Peano axioms without explicit reference to zero

Question

Consider $(N, S)$ with S injective and not surjective and suppose the induction principle holds, where the zero in inductive principle is an element which is not in $S(N)$.

Can I prove that $0$ is unique?
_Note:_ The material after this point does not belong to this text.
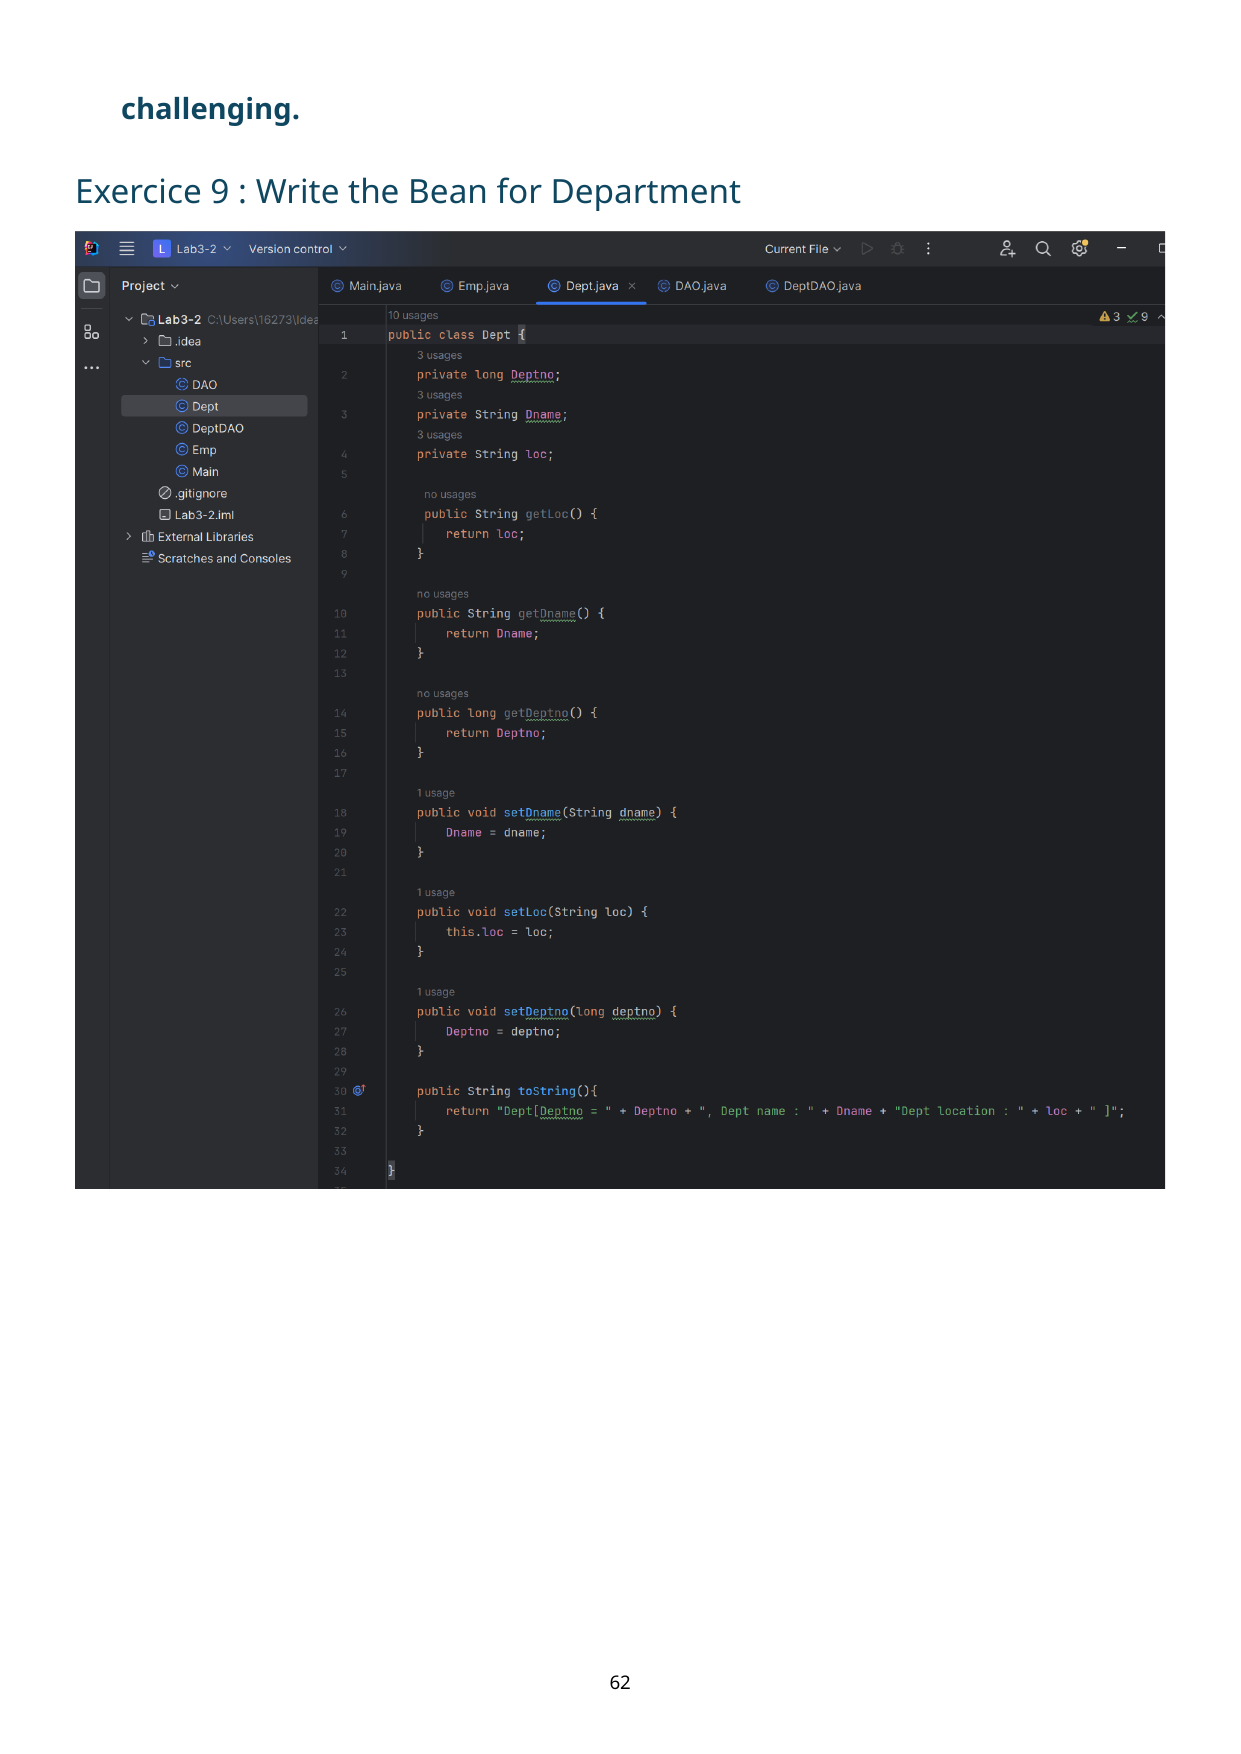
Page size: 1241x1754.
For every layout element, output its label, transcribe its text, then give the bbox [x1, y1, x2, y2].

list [75, 76, 1165, 141]
subtitle Exercice 9 : Write the Bean for Department [75, 158, 1165, 223]
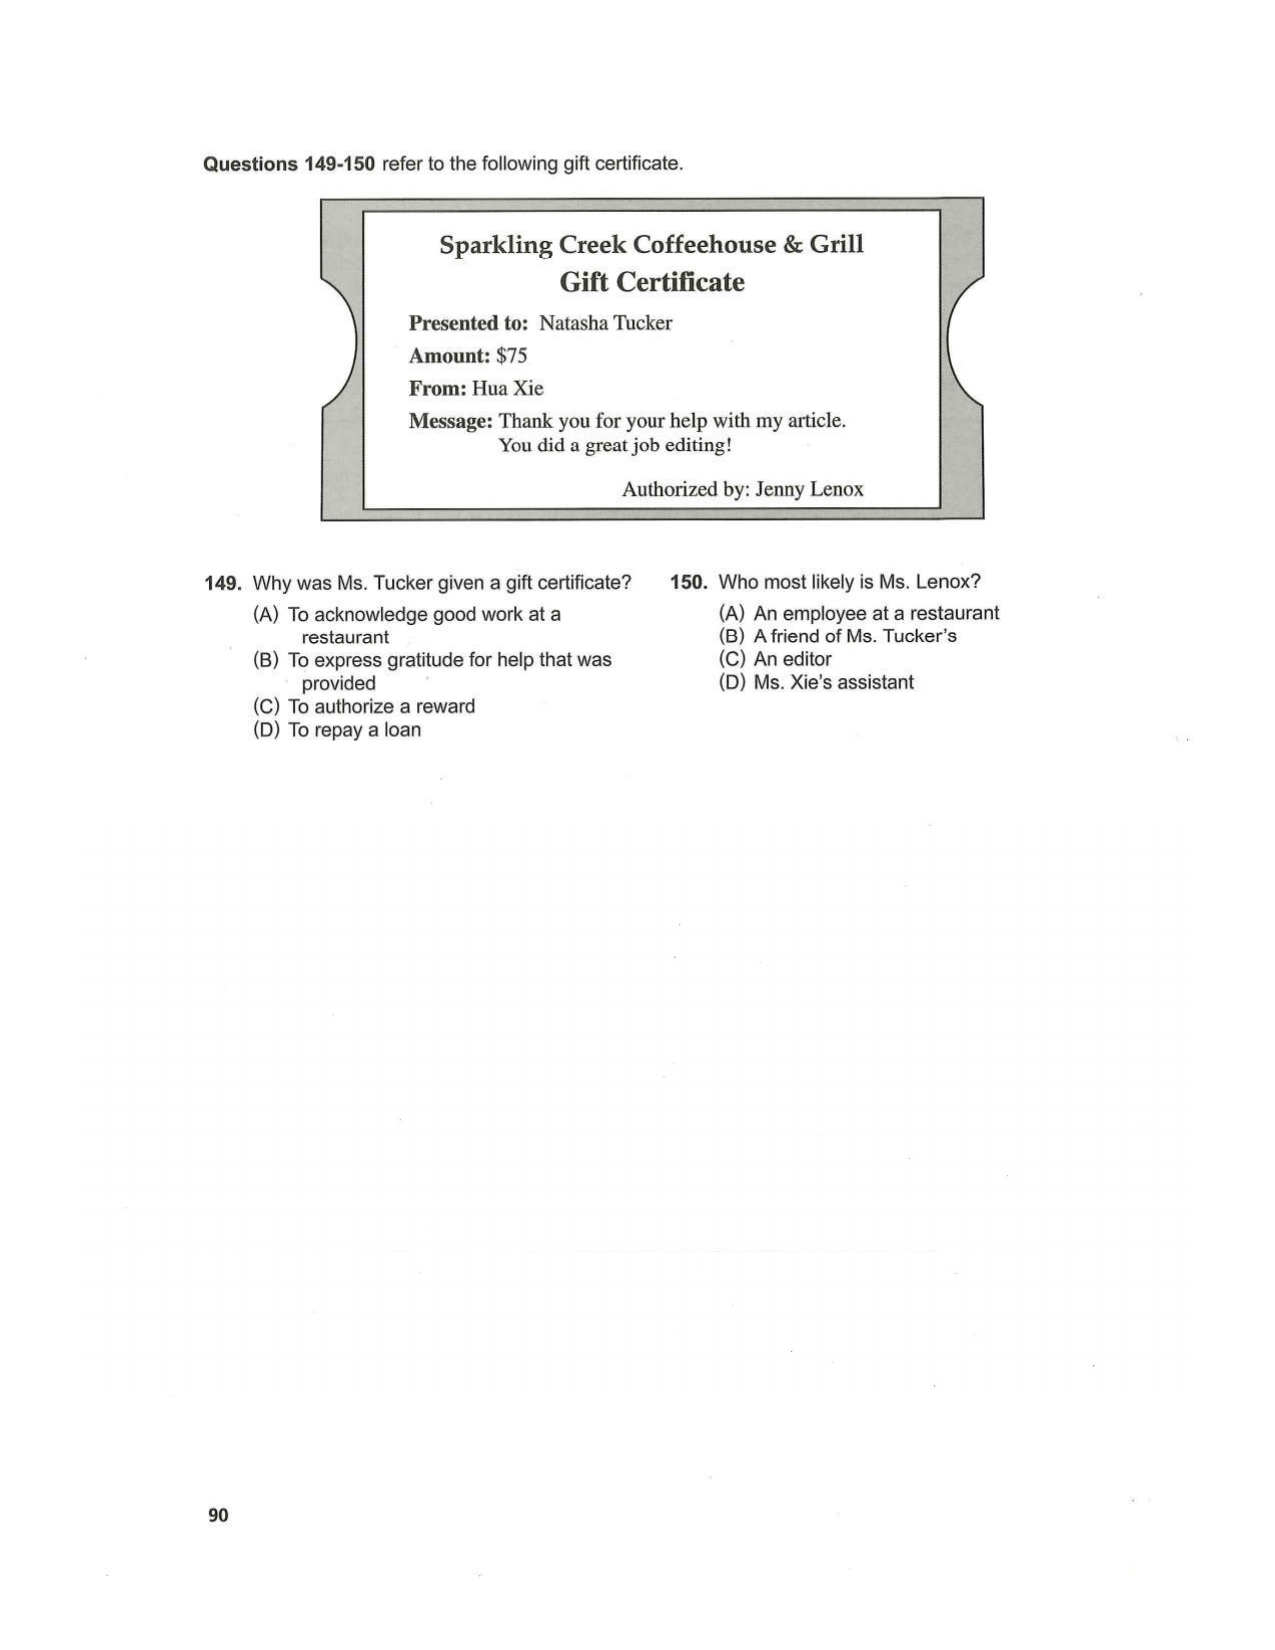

In other words can we delete explicit reference of zero in Peano's axioms?

Update My attempt of proof.

If $0' \ne 0$ and $0'$ not in $S(N)$ define $A=N-\{0'\}$ so we have:

1) $0 \in A$;

2) if $n \in A$ then $S(n) \ne 0'$, beacuse $0' \notin S(N)$, so $S(n) \in A$.

Hence by induction we have $A = N$ which is a contradiction.

Is my proof correct?

I think this question is the same as the intro of the following:

Prove that the system $(P, S, 0)$ satisfy Peano Axioms.

Answer 1

I tried to formalize what (I think) you are trying to do.

As I understand it, you are trying to remove the explicit reference to $0$ in the Peano Axioms, and instead say that there is just something that is outside the range of $s$. So, I figure you want to replace the usual axiom:

$$\forall x \ s(x) \neq 0$$

with something like:

$$\exists z \forall x \ s(x) \neq z$$

And, to remove the explicit reference to $0$ from the typical inductive schema:

$$\forall w_1 ... w_n ((\varphi(0) \land \forall x (\varphi(x) \to \varphi(s(x)))) \to \forall x \ \varphi(x))$$

you would get something like:

$$\forall w_1 ... w_n ((\exists z (\forall x \ s(x) \neq z \land \varphi(z)) \land \forall x (\varphi(x) \to \varphi(s(x)))) \to \forall x \ \varphi(x))$$

But the question now is: is there only one such $z$ that is not covered by the $s$ function, i.e. is it true that:

$$\exists z \forall y (\forall x \ s(x) \neq y \to y = z)$$

Well, below is a formal proof, using an instance of the new inductive scheme with:

$$\varphi(y) := \forall x \ s(x) \neq y \to y = w$$

So yes, the $z$ is indeed unique.